ACTIVITY: Copy out the entries exactly, from the first line to the last.

+++ MATERIAL FOR THIS TASK +++

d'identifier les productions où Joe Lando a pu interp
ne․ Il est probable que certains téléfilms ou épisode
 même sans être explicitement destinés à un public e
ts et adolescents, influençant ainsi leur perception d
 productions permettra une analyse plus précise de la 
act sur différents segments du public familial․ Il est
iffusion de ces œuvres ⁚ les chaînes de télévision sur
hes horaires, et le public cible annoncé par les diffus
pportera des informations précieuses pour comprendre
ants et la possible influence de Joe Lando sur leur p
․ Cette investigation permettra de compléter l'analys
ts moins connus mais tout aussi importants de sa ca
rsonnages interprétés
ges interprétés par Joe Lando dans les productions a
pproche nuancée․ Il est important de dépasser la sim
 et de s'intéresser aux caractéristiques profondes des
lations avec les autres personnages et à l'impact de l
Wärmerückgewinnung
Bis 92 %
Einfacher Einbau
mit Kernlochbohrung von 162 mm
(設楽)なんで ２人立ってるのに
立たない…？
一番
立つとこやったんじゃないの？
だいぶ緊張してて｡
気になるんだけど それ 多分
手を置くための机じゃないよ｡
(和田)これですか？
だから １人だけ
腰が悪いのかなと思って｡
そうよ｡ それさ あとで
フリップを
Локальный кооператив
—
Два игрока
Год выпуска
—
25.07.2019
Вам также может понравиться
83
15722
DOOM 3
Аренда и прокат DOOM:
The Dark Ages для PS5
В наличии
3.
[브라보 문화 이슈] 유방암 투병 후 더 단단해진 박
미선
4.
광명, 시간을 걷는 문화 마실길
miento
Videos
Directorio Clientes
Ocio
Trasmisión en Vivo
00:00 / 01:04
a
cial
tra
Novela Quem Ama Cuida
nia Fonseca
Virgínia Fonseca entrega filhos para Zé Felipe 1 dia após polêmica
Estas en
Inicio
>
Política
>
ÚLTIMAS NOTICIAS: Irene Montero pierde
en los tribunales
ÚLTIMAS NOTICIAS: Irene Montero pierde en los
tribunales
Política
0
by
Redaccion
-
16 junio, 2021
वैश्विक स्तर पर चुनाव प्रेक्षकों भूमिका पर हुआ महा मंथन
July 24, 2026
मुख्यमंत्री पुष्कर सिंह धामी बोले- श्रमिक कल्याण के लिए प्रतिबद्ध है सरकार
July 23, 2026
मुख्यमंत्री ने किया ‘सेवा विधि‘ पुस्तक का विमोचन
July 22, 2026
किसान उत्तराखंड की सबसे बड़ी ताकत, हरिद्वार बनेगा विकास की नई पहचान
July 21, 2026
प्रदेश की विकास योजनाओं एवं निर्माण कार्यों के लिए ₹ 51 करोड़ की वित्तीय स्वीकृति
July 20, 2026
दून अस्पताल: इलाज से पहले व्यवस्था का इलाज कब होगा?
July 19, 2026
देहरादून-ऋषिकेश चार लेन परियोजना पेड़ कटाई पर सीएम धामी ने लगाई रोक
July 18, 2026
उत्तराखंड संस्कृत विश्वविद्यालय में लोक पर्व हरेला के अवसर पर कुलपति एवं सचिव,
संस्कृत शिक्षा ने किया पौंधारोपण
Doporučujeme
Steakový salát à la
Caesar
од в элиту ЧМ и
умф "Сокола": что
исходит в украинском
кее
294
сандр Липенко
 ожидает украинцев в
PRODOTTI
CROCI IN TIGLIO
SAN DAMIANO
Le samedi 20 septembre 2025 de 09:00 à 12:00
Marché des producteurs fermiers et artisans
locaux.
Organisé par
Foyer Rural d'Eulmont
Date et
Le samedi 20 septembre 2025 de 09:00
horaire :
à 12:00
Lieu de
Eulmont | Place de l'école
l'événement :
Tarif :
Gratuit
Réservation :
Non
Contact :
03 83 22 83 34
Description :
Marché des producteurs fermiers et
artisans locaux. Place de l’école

+++

RESULT FOR THIS EXERCISE:
d'identifier les productions où Joe Lando a pu interp
ne․ Il est probable que certains téléfilms ou épisode
 même sans être explicitement destinés à un public e
ts et adolescents, influençant ainsi leur perception d
 productions permettra une analyse plus précise de la 
act sur différents segments du public familial․ Il est
iffusion de ces œuvres ⁚ les chaînes de télévision sur
hes horaires, et le public cible annoncé par les diffus
pportera des informations précieuses pour comprendre
ants et la possible influence de Joe Lando sur leur p
․ Cette investigation permettra de compléter l'analys
ts moins connus mais tout aussi importants de sa ca
rsonnages interprétés
ges interprétés par Joe Lando dans les productions a
pproche nuancée․ Il est important de dépasser la sim
 et de s'intéresser aux caractéristiques profondes des
lations avec les autres personnages et à l'impact de l
Wärmerückgewinnung
Bis 92 %
Einfacher Einbau
mit Kernlochbohrung von 162 mm
(設楽)なんで ２人立ってるのに
立たない…？
一番
立つとこやったんじゃないの？
だいぶ緊張してて｡
気になるんだけど それ 多分
手を置くための机じゃないよ｡
(和田)これですか？
だから １人だけ
腰が悪いのかなと思って｡
そうよ｡ それさ あとで
フリップを
Локальный кооператив
—
Два игрока
Год выпуска
—
25.07.2019
Вам также может понравиться
83
15722
DOOM 3
Аренда и прокат DOOM:
The Dark Ages для PS5
В наличии
3.
[브라보 문화 이슈] 유방암 투병 후 더 단단해진 박
미선
4.
광명, 시간을 걷는 문화 마실길
miento
Videos
Directorio Clientes
Ocio
Trasmisión en Vivo
00:00 / 01:04
a
cial
tra
Novela Quem Ama Cuida
nia Fonseca
Virgínia Fonseca entrega filhos para Zé Felipe 1 dia após polêmica
Estas en
Inicio
>
Política
>
ÚLTIMAS NOTICIAS: Irene Montero pierde
en los tribunales
ÚLTIMAS NOTICIAS: Irene Montero pierde en los
tribunales
Política
0
by
Redaccion
-
16 junio, 2021
वैश्विक स्तर पर चुनाव प्रेक्षकों भूमिका पर हुआ महा मंथन
July 24, 2026
मुख्यमंत्री पुष्कर सिंह धामी बोले- श्रमिक कल्याण के लिए प्रतिबद्ध है सरकार
July 23, 2026
मुख्यमंत्री ने किया ‘सेवा विधि‘ पुस्तक का विमोचन
July 22, 2026
किसान उत्तराखंड की सबसे बड़ी ताकत, हरिद्वार बनेगा विकास की नई पहचान
July 21, 2026
प्रदेश की विकास योजनाओं एवं निर्माण कार्यों के लिए ₹ 51 करोड़ की वित्तीय स्वीकृति
July 20, 2026
दून अस्पताल: इलाज से पहले व्यवस्था का इलाज कब होगा?
July 19, 2026
देहरादून-ऋषिकेश चार लेन परियोजना पेड़ कटाई पर सीएम धामी ने लगाई रोक
July 18, 2026
उत्तराखंड संस्कृत विश्वविद्यालय में लोक पर्व हरेला के अवसर पर कुलपति एवं सचिव,
संस्कृत शिक्षा ने किया पौंधारोपण
Doporučujeme
Steakový salát à la
Caesar
од в элиту ЧМ и
умф "Сокола": что
исходит в украинском
кее
294
сандр Липенко
 ожидает украинцев в
PRODOTTI
CROCI IN TIGLIO
SAN DAMIANO
Le samedi 20 septembre 2025 de 09:00 à 12:00
Marché des producteurs fermiers et artisans
locaux.
Organisé par
Foyer Rural d'Eulmont
Date et
Le samedi 20 septembre 2025 de 09:00
horaire :
à 12:00
Lieu de
Eulmont | Place de l'école
l'événement :
Tarif :
Gratuit
Réservation :
Non
Contact :
03 83 22 83 34
Description :
Marché des producteurs fermiers et
artisans locaux. Place de l’école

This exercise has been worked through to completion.